%QlFuGsQKY2nSE5IXPk2c/9lRuTpqX6hpBHi0KJ+XI98=.sha256

@aljoscha6 years ago %QlFuGsQKY2nSE5IXPk2c/9lRuTpqX6hpBHi0KJ+XI98=.sha256

...continued from previous post

VarU64

The VarU64 encoding for unsigned 64 bit integer works as follows:

first byte	value
0b0000_0000 - 0b1111_0111	The numeric value of the byte
0b1111_1000	The byte is followed by an 8 bit unsigned big-endian integer
0b1111_1001	The byte is followed by a 16 bit unsigned big-endian integer
0b1111_1010	The byte is followed by a 24 bit unsigned big-endian integer
0b1111_1011	The byte is followed by a 32 bit unsigned big-endian integer
0b1111_1100	The byte is followed by a 40 bit unsigned big-endian integer
0b1111_1101	The byte is followed by a 48 bit unsigned big-endian integer
0b1111_1110	The byte is followed by a 56 bit unsigned big-endian integer
0b1111_1111	The byte is followed by a 64 bit unsigned big-endian integer

Each integer may only be encoded using the smallest possible number of bytes. When decoding, violations of that constraints must be reported as errors.
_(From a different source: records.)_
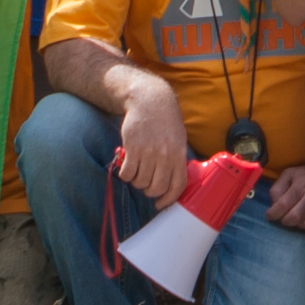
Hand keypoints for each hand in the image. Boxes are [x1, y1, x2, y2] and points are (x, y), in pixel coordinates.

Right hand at [111, 75, 191, 204]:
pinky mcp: (133, 148)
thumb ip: (177, 160)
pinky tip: (127, 166)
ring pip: (140, 182)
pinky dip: (125, 174)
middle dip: (149, 191)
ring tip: (137, 171)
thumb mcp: (179, 139)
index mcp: (179, 155)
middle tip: (145, 184)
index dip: (168, 199)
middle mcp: (165, 156)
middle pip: (156, 188)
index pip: (177, 186)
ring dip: (136, 181)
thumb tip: (173, 184)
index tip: (160, 204)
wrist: (149, 101)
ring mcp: (149, 152)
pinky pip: (127, 173)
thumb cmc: (165, 122)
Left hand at [264, 163, 304, 231]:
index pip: (283, 204)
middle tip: (283, 217)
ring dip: (297, 223)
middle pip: (295, 217)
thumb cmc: (303, 176)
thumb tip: (274, 205)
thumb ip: (277, 189)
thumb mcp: (287, 175)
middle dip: (285, 220)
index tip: (269, 215)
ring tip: (295, 216)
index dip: (274, 213)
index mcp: (301, 184)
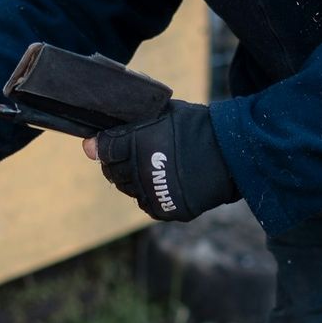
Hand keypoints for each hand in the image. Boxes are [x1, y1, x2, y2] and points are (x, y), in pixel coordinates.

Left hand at [89, 100, 238, 222]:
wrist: (231, 153)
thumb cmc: (196, 126)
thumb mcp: (163, 113)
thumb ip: (129, 124)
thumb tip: (91, 143)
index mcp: (139, 142)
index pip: (105, 149)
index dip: (102, 145)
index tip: (101, 144)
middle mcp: (142, 171)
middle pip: (112, 172)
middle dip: (117, 162)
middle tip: (131, 155)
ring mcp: (154, 192)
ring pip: (128, 189)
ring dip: (133, 179)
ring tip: (150, 167)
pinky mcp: (166, 209)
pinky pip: (146, 204)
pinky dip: (149, 194)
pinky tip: (160, 181)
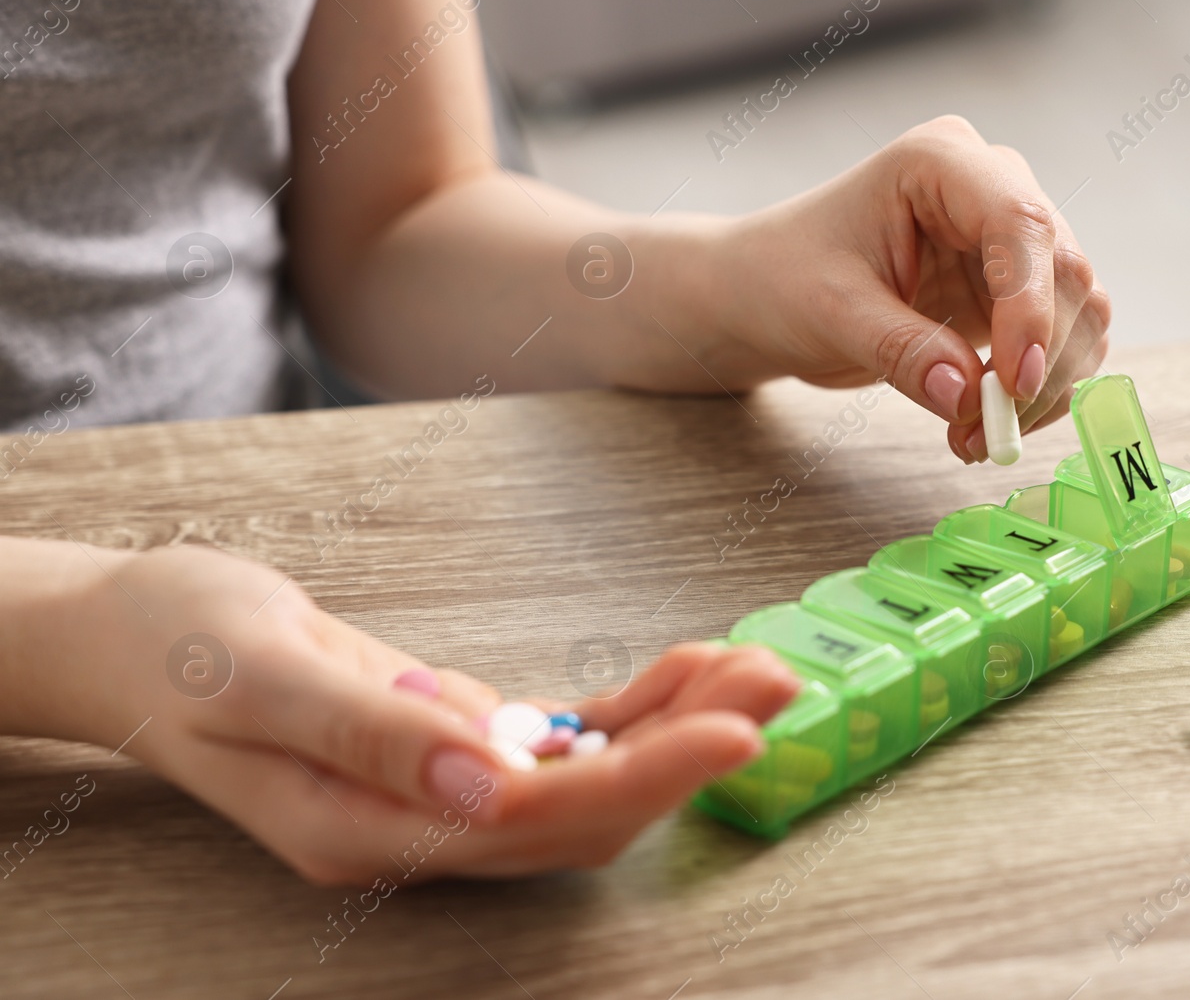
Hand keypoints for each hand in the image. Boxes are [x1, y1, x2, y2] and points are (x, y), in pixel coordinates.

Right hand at [22, 541, 798, 883]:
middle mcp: (420, 829)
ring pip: (586, 780)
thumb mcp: (260, 678)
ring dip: (675, 728)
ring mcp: (441, 794)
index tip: (736, 727)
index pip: (542, 820)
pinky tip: (679, 672)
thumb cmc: (182, 645)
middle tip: (777, 678)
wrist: (135, 637)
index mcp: (369, 830)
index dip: (649, 777)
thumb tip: (493, 781)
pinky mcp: (452, 749)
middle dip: (690, 748)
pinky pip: (558, 744)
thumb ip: (374, 737)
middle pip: (586, 810)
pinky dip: (627, 713)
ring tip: (753, 665)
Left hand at [716, 115, 1110, 461]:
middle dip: (1039, 361)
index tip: (1016, 382)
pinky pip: (1063, 342)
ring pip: (1078, 311)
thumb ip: (902, 350)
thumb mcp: (832, 313)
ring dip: (1045, 387)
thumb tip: (969, 397)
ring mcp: (1009, 241)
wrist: (767, 292)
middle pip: (1064, 269)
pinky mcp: (1015, 291)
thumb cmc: (784, 277)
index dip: (1031, 305)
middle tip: (990, 432)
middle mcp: (990, 189)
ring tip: (975, 438)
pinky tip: (987, 423)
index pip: (1020, 222)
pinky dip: (1041, 393)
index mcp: (941, 162)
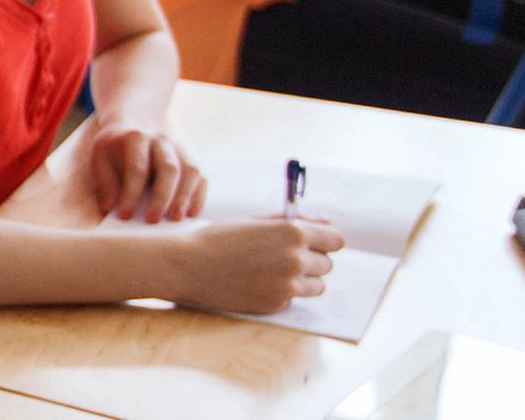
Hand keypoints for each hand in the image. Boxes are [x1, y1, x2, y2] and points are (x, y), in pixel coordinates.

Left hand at [83, 120, 206, 223]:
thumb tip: (110, 209)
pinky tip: (191, 213)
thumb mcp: (100, 157)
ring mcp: (179, 149)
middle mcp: (161, 140)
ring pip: (190, 171)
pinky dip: (198, 195)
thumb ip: (105, 182)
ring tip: (176, 219)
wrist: (133, 124)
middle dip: (162, 197)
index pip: (137, 168)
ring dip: (184, 197)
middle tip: (153, 220)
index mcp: (136, 137)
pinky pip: (200, 176)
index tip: (124, 215)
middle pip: (168, 168)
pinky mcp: (189, 159)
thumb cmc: (114, 148)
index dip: (131, 193)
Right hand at [174, 216, 345, 313]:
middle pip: (327, 264)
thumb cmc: (219, 237)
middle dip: (311, 259)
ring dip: (302, 279)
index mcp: (293, 233)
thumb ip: (293, 221)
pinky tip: (256, 282)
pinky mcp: (276, 304)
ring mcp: (288, 285)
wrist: (188, 265)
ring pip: (317, 285)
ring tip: (272, 271)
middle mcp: (296, 260)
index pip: (336, 240)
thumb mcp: (256, 221)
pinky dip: (281, 292)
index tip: (316, 243)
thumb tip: (326, 221)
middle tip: (283, 256)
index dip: (326, 240)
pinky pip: (293, 298)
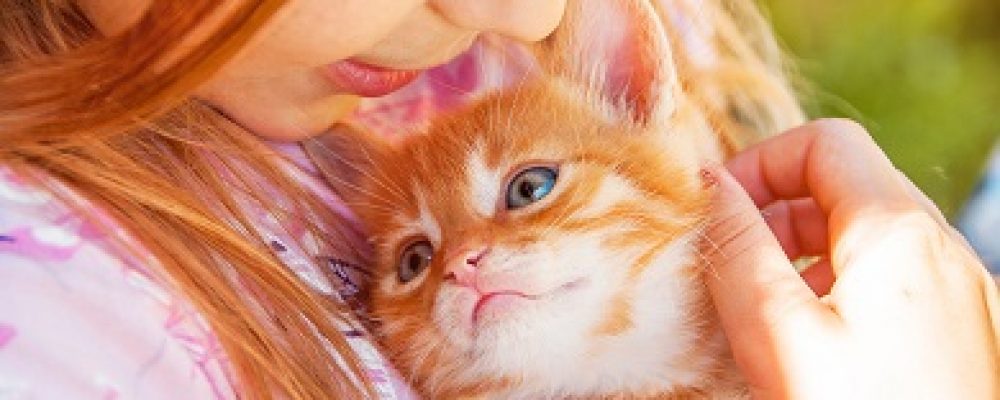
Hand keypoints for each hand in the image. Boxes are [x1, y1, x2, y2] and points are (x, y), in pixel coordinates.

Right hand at [701, 119, 999, 398]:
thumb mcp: (776, 331)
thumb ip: (738, 247)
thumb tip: (709, 185)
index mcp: (897, 232)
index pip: (822, 144)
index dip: (759, 164)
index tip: (716, 212)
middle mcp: (939, 249)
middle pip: (846, 184)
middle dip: (776, 209)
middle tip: (727, 262)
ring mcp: (957, 289)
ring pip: (868, 232)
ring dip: (804, 249)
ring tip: (762, 304)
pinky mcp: (959, 328)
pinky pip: (891, 276)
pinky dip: (839, 283)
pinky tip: (810, 336)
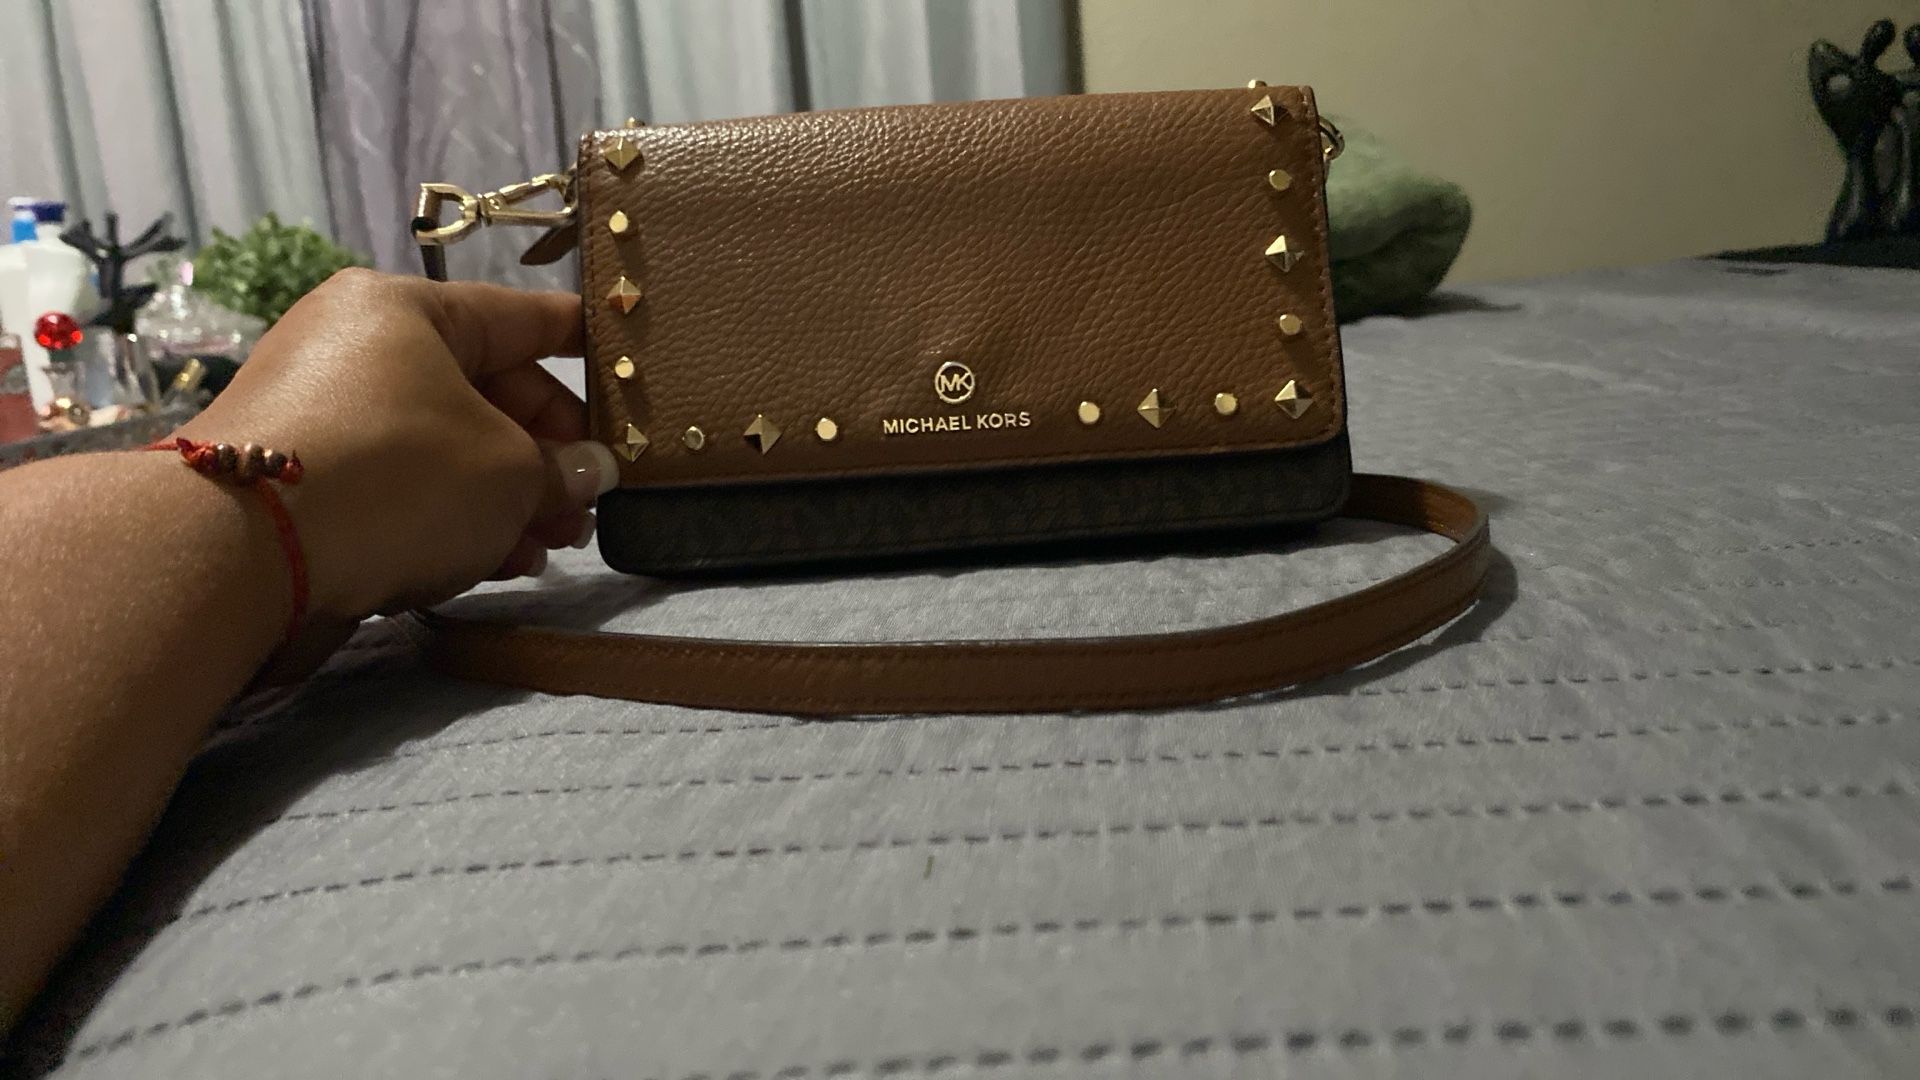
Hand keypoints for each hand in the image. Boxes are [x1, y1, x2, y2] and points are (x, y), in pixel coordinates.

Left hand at [176, 268, 615, 625]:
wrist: (240, 551)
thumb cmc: (396, 478)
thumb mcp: (508, 474)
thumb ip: (560, 470)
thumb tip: (587, 472)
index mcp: (407, 308)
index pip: (523, 318)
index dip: (585, 347)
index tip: (631, 375)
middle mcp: (356, 345)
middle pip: (483, 391)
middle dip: (545, 455)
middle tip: (587, 508)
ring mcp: (321, 412)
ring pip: (441, 446)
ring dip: (503, 498)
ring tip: (545, 550)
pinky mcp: (298, 477)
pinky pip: (396, 485)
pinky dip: (446, 517)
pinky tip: (490, 562)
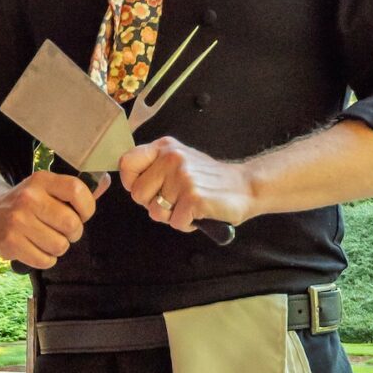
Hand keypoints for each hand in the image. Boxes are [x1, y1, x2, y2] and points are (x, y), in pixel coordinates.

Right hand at [0, 168, 108, 268]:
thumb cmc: (28, 203)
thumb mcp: (47, 188)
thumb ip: (75, 190)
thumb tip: (107, 181)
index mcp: (42, 180)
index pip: (77, 191)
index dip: (87, 208)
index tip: (82, 214)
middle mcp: (28, 198)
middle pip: (72, 224)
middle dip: (73, 233)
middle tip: (62, 231)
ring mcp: (17, 221)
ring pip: (60, 246)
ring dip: (58, 247)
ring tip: (46, 238)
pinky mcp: (10, 242)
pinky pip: (45, 260)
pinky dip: (46, 259)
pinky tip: (35, 247)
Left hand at [118, 136, 252, 231]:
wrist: (245, 187)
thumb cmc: (209, 179)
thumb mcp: (180, 161)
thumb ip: (154, 167)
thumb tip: (128, 180)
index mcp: (165, 147)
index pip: (127, 162)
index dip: (131, 182)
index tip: (147, 188)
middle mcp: (172, 158)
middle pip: (137, 194)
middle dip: (153, 204)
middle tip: (175, 200)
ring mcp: (183, 178)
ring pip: (156, 212)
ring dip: (172, 216)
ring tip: (189, 205)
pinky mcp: (193, 198)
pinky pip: (175, 222)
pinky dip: (187, 224)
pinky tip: (199, 212)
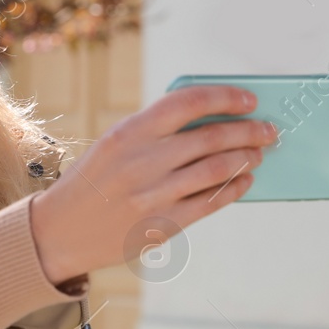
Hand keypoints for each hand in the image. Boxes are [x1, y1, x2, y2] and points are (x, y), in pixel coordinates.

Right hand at [28, 84, 275, 282]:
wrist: (60, 231)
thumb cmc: (94, 180)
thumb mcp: (115, 144)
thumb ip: (157, 131)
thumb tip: (214, 120)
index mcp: (129, 131)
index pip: (189, 102)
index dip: (225, 98)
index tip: (249, 99)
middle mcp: (142, 160)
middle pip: (211, 137)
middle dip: (249, 131)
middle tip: (268, 130)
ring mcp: (153, 194)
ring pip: (217, 169)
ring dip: (246, 158)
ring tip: (258, 154)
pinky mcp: (161, 224)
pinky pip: (210, 202)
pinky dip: (235, 189)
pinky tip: (246, 181)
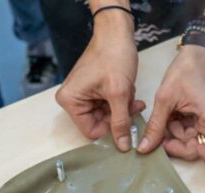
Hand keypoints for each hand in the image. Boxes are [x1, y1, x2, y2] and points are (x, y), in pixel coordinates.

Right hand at [56, 10, 143, 150]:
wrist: (117, 33)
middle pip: (99, 123)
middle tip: (134, 107)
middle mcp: (72, 99)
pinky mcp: (93, 90)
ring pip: (107, 115)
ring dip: (122, 109)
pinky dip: (121, 101)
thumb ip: (121, 122)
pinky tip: (128, 91)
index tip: (127, 123)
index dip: (111, 130)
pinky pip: (108, 104)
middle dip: (119, 117)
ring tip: (132, 96)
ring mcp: (83, 94)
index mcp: (70, 101)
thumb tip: (123, 146)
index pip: (91, 131)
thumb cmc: (113, 56)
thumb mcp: (119, 94)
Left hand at [138, 46, 204, 166]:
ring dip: (179, 134)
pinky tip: (174, 115)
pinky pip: (197, 130)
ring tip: (167, 117)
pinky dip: (183, 127)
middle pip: (204, 149)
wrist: (200, 50)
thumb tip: (145, 148)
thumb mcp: (166, 98)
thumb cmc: (189, 68)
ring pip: (198, 140)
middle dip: (180, 144)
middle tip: (161, 135)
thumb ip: (156, 126)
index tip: (192, 147)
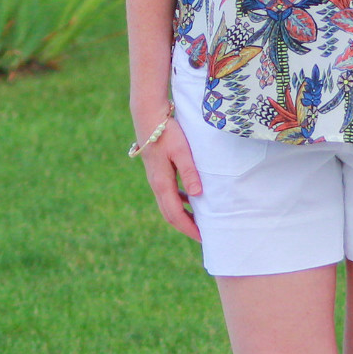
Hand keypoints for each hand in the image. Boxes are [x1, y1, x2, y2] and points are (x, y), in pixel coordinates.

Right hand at [139, 120, 202, 242]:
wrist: (148, 116)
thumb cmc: (167, 132)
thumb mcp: (182, 151)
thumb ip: (189, 172)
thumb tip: (197, 195)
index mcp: (162, 183)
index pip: (175, 213)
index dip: (189, 227)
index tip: (203, 237)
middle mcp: (156, 184)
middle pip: (170, 214)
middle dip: (186, 226)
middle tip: (204, 235)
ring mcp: (155, 179)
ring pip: (168, 205)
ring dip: (182, 215)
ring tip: (199, 221)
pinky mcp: (157, 172)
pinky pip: (167, 194)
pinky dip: (179, 202)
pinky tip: (190, 199)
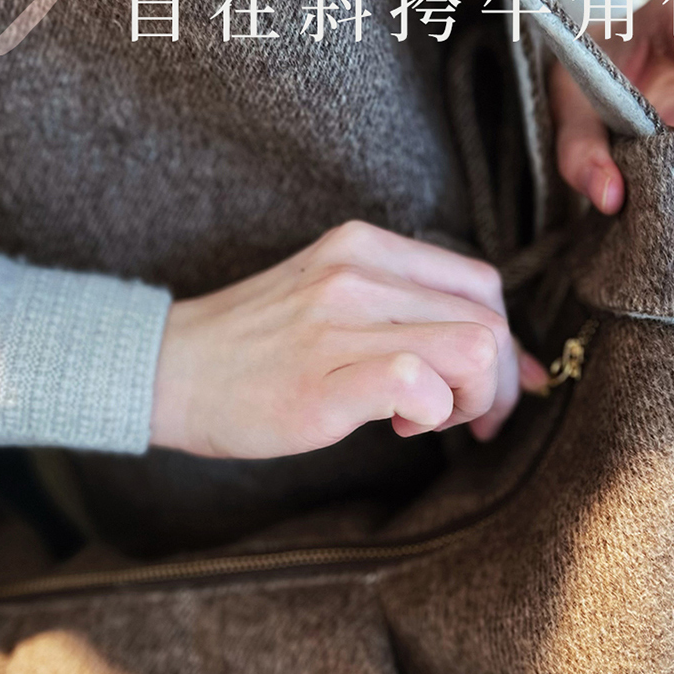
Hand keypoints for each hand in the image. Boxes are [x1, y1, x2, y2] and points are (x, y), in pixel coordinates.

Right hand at [150, 221, 550, 458]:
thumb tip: (494, 355)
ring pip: (472, 347)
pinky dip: (432, 413)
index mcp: (364, 246)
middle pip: (488, 318)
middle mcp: (357, 271)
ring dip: (472, 398)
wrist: (166, 370)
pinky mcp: (322, 378)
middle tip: (471, 419)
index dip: (507, 341)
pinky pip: (419, 382)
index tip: (498, 386)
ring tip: (429, 419)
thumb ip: (400, 308)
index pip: (480, 283)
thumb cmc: (253, 347)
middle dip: (500, 381)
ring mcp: (338, 321)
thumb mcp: (328, 296)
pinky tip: (399, 427)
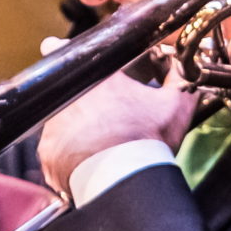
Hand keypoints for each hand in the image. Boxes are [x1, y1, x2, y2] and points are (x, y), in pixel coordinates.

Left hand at [37, 54, 199, 195]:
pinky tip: (87, 160)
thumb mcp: (176, 105)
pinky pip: (55, 150)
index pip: (64, 50)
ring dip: (72, 127)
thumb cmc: (149, 141)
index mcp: (96, 80)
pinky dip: (67, 155)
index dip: (64, 53)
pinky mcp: (48, 153)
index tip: (69, 59)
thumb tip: (182, 64)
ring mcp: (54, 127)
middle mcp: (68, 99)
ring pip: (58, 120)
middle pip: (60, 88)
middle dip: (75, 98)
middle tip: (96, 112)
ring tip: (97, 142)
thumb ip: (178, 77)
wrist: (127, 180)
This format (compared to the current ipfs varuint):

restricts the domain to 64 bit unsigned integers
indicates the length of the value in the first byte
admits exactly one valid encoding per number
can be parsed very efficiently
optimizes for small values (can store 248 different values in a single byte, compared to 128 for the ipfs varuint)
pays for these advantages by leaving quite a few byte strings unused (the encodings that do not use the smallest possible number of bytes)
- if it ever becomes absolutely necessary to extend this format to handle integers of larger (or even arbitrary) size, these unused values can enable such an extension

I'll revisit the #yamf formats as necessary once I'll need them in the rust ssb implementation.